In this culture we call Lowriding, the OG's, Traditionals, and younger generation all truly enjoy and thrive in this one-of-a-kind lifestyle. Everyone's got their own taste; the younger generations love their G Bodies, while the traditional Lowrider will cruise the Impala 'til the wheels fall off. What truly started the Lowrider phenomenon can be traced all the way back to the late '40's with the Pachucos migrating out of Chuco (El Paso) Tejaz, and going west to the Promised Land ? Califas. When I talk to Lowriders across the country, they have one thing in common; you have to have an acquired talent and skill level to tackle building a Bomb, the Grandfather of the Lowrider generations. In doing this, an enthusiast is basically rebuilding a car that for the most part was designed and manufactured way before your father and sometimes father's father was able to turn a wrench.

Most Bomb builders are multigenerational in that they learned from their fathers, tios, primos, and so forth. This is also the case for Albert Grijalva of Tucson, Arizona. Albert recalls as a very young man, seeing his older cousin, Smiley Grijalva, with his baby blue and white '57 Chevy Bel-Air.

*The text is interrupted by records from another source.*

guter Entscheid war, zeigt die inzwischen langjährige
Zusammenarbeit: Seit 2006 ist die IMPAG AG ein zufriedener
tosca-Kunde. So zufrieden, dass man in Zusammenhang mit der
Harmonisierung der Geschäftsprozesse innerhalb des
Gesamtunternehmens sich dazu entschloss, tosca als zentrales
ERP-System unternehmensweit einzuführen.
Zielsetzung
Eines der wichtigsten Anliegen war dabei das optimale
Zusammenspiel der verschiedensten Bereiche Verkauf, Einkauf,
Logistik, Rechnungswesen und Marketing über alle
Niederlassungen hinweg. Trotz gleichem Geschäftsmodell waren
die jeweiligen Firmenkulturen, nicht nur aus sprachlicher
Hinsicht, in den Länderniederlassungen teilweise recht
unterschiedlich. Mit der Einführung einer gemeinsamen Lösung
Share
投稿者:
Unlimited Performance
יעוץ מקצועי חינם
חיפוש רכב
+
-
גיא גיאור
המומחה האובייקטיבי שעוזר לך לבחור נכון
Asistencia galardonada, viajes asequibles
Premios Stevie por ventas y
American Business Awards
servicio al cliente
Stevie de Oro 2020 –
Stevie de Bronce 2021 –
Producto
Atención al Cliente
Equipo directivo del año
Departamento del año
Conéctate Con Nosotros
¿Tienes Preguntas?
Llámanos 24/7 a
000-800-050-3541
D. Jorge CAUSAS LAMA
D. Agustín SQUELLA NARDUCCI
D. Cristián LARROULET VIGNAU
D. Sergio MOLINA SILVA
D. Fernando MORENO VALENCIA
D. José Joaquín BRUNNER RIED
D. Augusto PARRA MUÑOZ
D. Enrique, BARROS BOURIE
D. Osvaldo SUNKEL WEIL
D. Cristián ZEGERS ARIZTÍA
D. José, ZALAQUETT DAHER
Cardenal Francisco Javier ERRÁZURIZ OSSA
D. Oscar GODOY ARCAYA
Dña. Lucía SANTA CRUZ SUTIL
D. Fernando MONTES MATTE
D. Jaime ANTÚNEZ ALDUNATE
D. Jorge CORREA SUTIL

Smiley was an original founding member of the Tucson Old Memories Car Club, and his Bel-Air was complete with hydraulics, visor, skirts, and most prominently, an Old Memories Car Club Plaque. That shiny plaque inspired Albert to realize his goal of building a Bomb that also flew that plaque as it was cruising South 6th. With this special project, it is safe to say that the rare 1938 Buick Convertible was a lucky find. Albert had been looking for a project car from the '30's within his price range, and for help, he sought out the advice of longtime friend, fellow Bomb builder and car club member Carlos Smith, of Tucson. When he and Carlos first saw the Buick, they saw beyond the worn out Detroit metal and envisioned this beauty sitting on small wheels and lowered to the ground. The duo took the car to Carlos's shop, Chevy Classics of Tucson, and a year and half later, the '38 Buick was restored to the condition you see before you. Complete with a straight 8 OG 3 speed, custom dual exhaust, lead filled body work, PPG Urethane Camel color with a pinstripe from Jim Gear, and new plating by JR. Leon of Royal Plating, the Buick's plaque went up just in time for a Tucson Chapter cruise. Though the '38 convertible is rare, even more so are the electric curb feelers, GM Compass, GM fan, redhead flashlight, GM windshield washer bottle and 1941 Buick NOS Skirts. Albert needed to fulfill his cruising senses to the fullest, so Tony Acebes (Guerro) set up the proper sounds for the Buick. Paul of P & L Upholstery restored the leather interior so it could handle the Arizona sun.

Though Albert loves his Buick and car club, which he wants to acknowledge in inspiring him, his family is why he does what he does. During the course of this write-up, I asked Albert to write down a few words about the Buick. The first thing he started off with was that he loves his wife and children, as they have supported every aspect of his love for Lowriding and car building. His wife, Andrea, and children Ana Lise, Amaya, AJ, Alexis, and Selica all share in this culture that is so unique and different from other motor sporting hobbies in this country. Some generations pass along family heirlooms such as land, houses, and family jewels. Well, we do that too, but Lowriders also pass along their priceless art on wheels because the old memories made are the best memories to share as they truly show our love to one another.

Tech Specs

1938 Buick

Owner: Albert Grijalva

Name: Public Enemy '38

Location: Tucson, Arizona

Club: Old Memories Tucson

Engine: Original 3 speed Straight 8

Paint: PPG Urethane Camel color with a pinstripe from Jim Gear

Exterior: Chrome by JR. Leon of Royal Plating

Interior: Covered and restored by Paul of P&L Upholstery

Accessories: Electric curb feelers, GM Compass, GM fan, redhead flashlight, GM windshield washer bottle and 1941 Buick NOS Skirts.